「どんな問題があんだよ?」
「だって世那が私の周りに居るから、他の人がビビって近付いて来れないんだよ!だから彼氏が出来ないの!!」
「魔除けしてやってんだから感謝して欲しいもんだね」
1ミリも悪いと思ってない顔だ。
魔除けとは言うが、魔じゃない普通のものまで避けてしまってると思う。
「俺が居るってだけで近付いてこれない男なら、その程度の男ってだけだろ?」
「近付いてきたら近付いてきたで絶対なんか言うでしょ…」
「当たり前だろ、お前は俺のもんなんだから」
世那は至極当然と言った様子で私に言ってのけた。
世那は私のことを所有物か何かだと思っているのだろうか。
水道の蛇口を止め鍋の中を確認すると、かろうじて煮物は食べられそうな状態だった。
「一応食べられそうだけど……新しく作り直しましょうか?」
「良いよ、勿体無いし」
「本当?じゃあ、せっかくだしもう一品作るね」
流石にオカズが失敗した煮物だけというのは味気ないので、チンジャオロースでも作る事にした。

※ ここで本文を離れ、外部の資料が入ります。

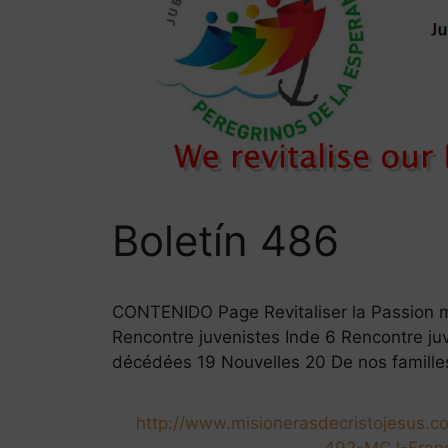
Boletín 486
CONTENIDO Page Revitaliser la Passion mi
Rencontre juvenistes Inde 6 Rencontre j
décédées 19 Nouvelles 20 De nos famille
http://www.misionerasdecristojesus
492-MCJ-Franca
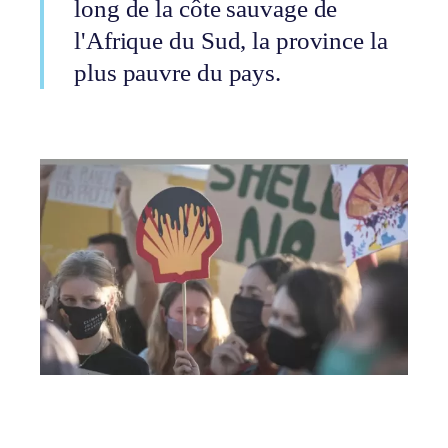
long de la côte sauvage de
l'Afrique du Sud, la province la
plus pauvre du pays.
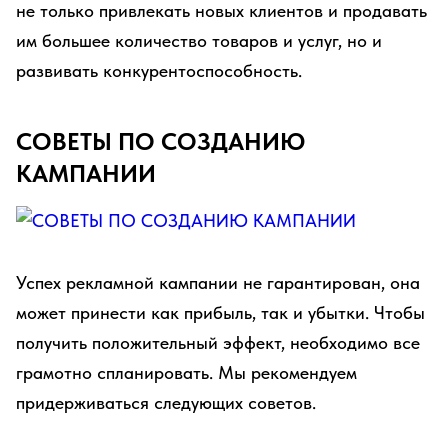
не только привлекать новых клиентов и продавать
им большее количество товаров и услуг, но и
развивать конкурентоспособность.
СОВЕТЫ ПО СОЗДАНИЮ
КАМПАНИИ
Успех рекламной кампании не гарантирован, она
может принести как прибыль, так и убытки. Чтобы
получить положительный эффект, необходимо все
грамотно спланировать. Мы рекомендуем
придерживаться следующих советов.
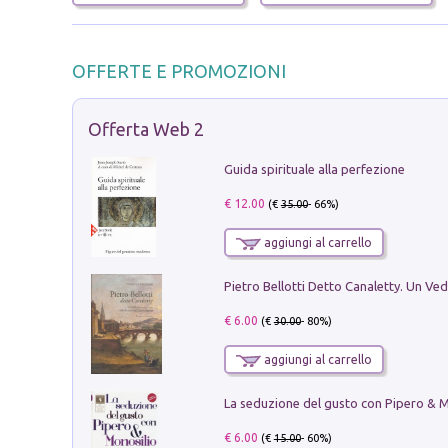
OFFERTE E PROMOZIONI
Offerta Web 2
Guida spirituale alla perfezione
€ 12.00
(€
35.00
- 66%)
aggiungi al carrello
€ 6.00
(€
30.00
- 80%)
aggiungi al carrello
€ 6.00
(€
15.00
- 60%)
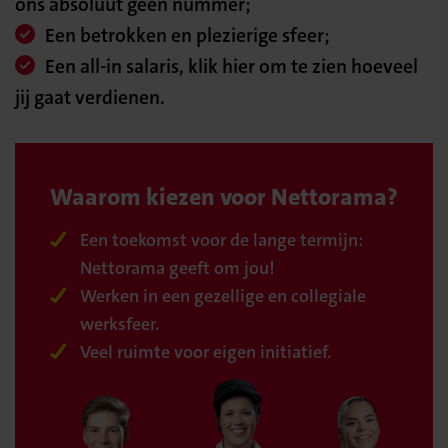
ons absoluut geen nummer;
Een betrokken en plezierige sfeer;
Een all-in salaris, klik hier om te zien hoeveel
jij gaat verdienen.
Waarom kiezen voor Nettorama?
Een toekomst voor de lange termijn:
Nettorama geeft om jou!
Werken in een gezellige en collegiale
werksfeer.
Veel ruimte voor eigen initiatief.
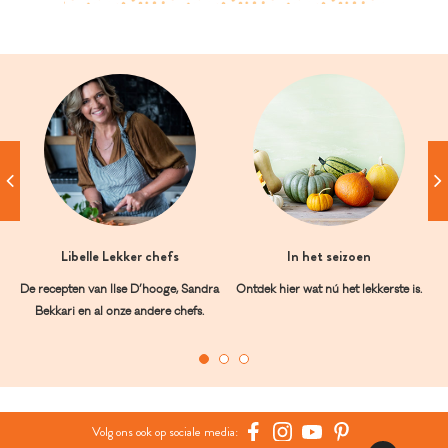
Libelle Lekker chefs
In het seizoen
De recepten van Ilse D’hooge, Sandra
Ontdek hier wat nú het lekkerste is.
Bekkari en al onze andere chefs.
Volg ons ook op sociale media:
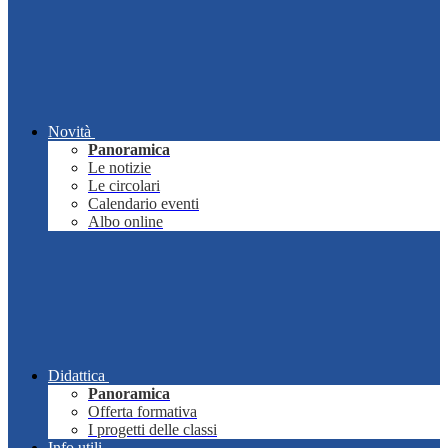
Novità
Panoramica
Le notizie
Le circolari
Calendario eventi
Albo online
Didattica
Panoramica
Offerta formativa
I progetti delle classi
Info utili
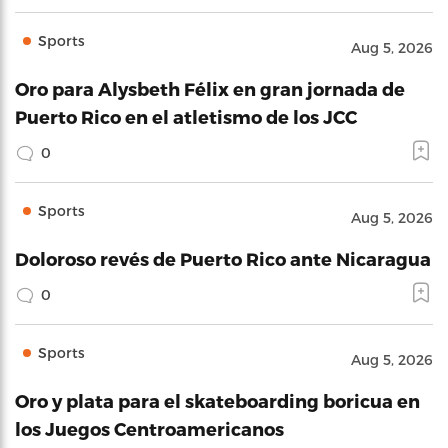
Sports
Aug 5, 2026
Oro para Alysbeth Félix en gran jornada de
Puerto Rico en el atletismo de los JCC
0
Sports
Aug 5, 2026
Doloroso revés de Puerto Rico ante Nicaragua
0
Sports
Aug 5, 2026
Oro y plata para el skateboarding boricua en
los Juegos Centroamericanos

料理を作ってる時、世那はさっきみたいに私が怪我しないか不安なのか、はたまた気になるだけなのか、私の周りをひょこっと覗いたりしていた。
「ちょ、危ないですよ…」
「なんだよ、火傷しそうになってたくせに」
「あ、あれはたまたまぼーっとしてただけで…ほら、もうすぐ出来るから!」
料理中にうろちょろされてはたまったものじゃない。
無理矢理台所から追い出し、仕上げに取り掛かった。